Figure 4A shows a simple Markov Chain depicted as a matrix. Using that form, the statuary distribution can be directly computed (using some matrix algebra). Figure 4B shows the stationary distribution for the simple states and transitions diagram. The interpretation of that is the system will spend about 59 percent of its time in State 2. That might be a first indication of how to allocate some test time and resource. (Obviously, this is more useful in a more complex case than this introductory example.)
Test Case Sequences
While the stationary distribution gives some general guidance, more concrete test planning help can come from the extraction of test case sequences from the usage model. In simple terms that involve:
- Identifying a starting state (often a home page or startup screen for usage models at this high level).
- Using the transition probabilities to answer the question: “Which transition would we want to test next?” That usually means following untested transitions with high probabilities of being invoked. But in some test regimes, there may be reliability or cost information that is used in concert with the transition probabilities to guide planning for the next test case.
|Test No.||Usage Sequence|
The table to the right illustrates the first few test cases for this simple example.

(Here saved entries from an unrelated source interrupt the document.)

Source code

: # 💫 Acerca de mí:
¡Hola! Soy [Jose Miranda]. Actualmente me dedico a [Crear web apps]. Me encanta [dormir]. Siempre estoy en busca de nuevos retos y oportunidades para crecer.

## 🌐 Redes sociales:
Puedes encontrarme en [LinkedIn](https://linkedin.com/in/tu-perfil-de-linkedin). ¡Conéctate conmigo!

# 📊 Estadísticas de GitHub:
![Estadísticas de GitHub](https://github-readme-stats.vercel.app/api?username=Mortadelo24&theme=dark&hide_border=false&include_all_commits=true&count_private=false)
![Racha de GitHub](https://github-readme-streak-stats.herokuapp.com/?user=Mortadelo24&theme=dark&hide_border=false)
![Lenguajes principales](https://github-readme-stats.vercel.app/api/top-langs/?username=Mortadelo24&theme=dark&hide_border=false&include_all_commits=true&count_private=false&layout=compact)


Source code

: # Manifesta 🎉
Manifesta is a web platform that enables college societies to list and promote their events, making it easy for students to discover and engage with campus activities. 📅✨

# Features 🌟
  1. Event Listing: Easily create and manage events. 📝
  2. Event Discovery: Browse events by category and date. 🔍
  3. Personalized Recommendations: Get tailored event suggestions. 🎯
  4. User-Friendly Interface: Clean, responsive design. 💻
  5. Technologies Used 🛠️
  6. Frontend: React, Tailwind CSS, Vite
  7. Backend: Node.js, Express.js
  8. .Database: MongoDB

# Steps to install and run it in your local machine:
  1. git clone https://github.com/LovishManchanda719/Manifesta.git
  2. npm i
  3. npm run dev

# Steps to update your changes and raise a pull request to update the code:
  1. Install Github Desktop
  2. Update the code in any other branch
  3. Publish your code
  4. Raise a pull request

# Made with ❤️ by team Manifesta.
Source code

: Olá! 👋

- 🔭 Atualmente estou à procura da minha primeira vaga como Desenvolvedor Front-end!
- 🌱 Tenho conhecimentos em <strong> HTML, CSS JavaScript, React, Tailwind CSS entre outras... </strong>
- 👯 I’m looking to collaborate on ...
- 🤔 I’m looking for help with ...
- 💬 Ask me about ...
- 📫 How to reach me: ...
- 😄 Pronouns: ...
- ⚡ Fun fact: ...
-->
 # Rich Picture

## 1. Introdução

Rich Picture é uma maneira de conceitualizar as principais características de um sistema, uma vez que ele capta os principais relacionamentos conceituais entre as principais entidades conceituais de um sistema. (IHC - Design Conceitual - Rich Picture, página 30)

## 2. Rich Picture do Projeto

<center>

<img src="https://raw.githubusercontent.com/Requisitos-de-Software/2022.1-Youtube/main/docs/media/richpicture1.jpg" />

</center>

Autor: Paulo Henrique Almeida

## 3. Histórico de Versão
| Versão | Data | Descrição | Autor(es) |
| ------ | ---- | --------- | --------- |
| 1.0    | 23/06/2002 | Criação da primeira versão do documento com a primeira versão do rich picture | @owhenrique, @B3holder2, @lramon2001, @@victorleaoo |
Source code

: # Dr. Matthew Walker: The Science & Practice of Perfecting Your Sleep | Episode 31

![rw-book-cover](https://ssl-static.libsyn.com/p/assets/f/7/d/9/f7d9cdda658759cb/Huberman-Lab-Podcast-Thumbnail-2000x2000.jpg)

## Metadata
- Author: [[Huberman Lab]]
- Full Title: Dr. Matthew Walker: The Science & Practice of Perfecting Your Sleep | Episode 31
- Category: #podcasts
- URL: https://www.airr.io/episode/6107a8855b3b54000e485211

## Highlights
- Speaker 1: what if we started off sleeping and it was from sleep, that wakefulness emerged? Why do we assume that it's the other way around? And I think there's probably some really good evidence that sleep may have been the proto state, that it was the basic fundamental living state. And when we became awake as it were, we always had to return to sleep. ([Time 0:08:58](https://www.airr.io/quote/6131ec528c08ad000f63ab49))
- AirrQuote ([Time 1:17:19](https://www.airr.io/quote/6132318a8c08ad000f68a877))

Note that the first case follows path with highest probabilities, then the next case follows untested paths with the next highest probabilities, etc.
5. Assess test results.
What Lean Six Sigma Brings to the Equation
Like a lot of things in the Lean Six Sigma world, the science of usage-based testing originated and evolves outside of Six Sigma – but the practitioner’s toolkit, and potentially that science, can be advanced by bringing the practice onto the Six Sigma radar. Black Belts and project team members can bring their Six Sigma skills to bear in a number of ways that could strengthen usage-based testing, while deriving some benefits as they tailor it to their software test process:
- Understanding of the statistics and heuristics involved in Markov Chains and computational intelligence search and sampling methods. Black Belts benefit by understanding stochastic models, and Markov Chains may show up in projects as diverse as software test and lean systems operations.
- Providing guidance in measurement system and sample size. When it comes to the sampling questions about how many test cases to run, and how to measure performance for particular test cases, Black Belts may be quite helpful.
- Assessing results. Here is another chance to separate signal from noise using good Six Sigma principles. In some cases, the model may assess costs and reliability-modeled performance in certain states. The Six Sigma infrastructure can help a test organization get a handle on the right mathematical and logical ways to assess raw test results.
- Reporting of results in convincing technical and business terms. As it works out in many other aspects of Six Sigma work, sometimes a critical link in the chain of planning and learning that accompany an analysis is the way the implications to the business and technology are understood and reported. Black Belts can help this testing science be better understood by the business and technologists outside of the “test talk” arena.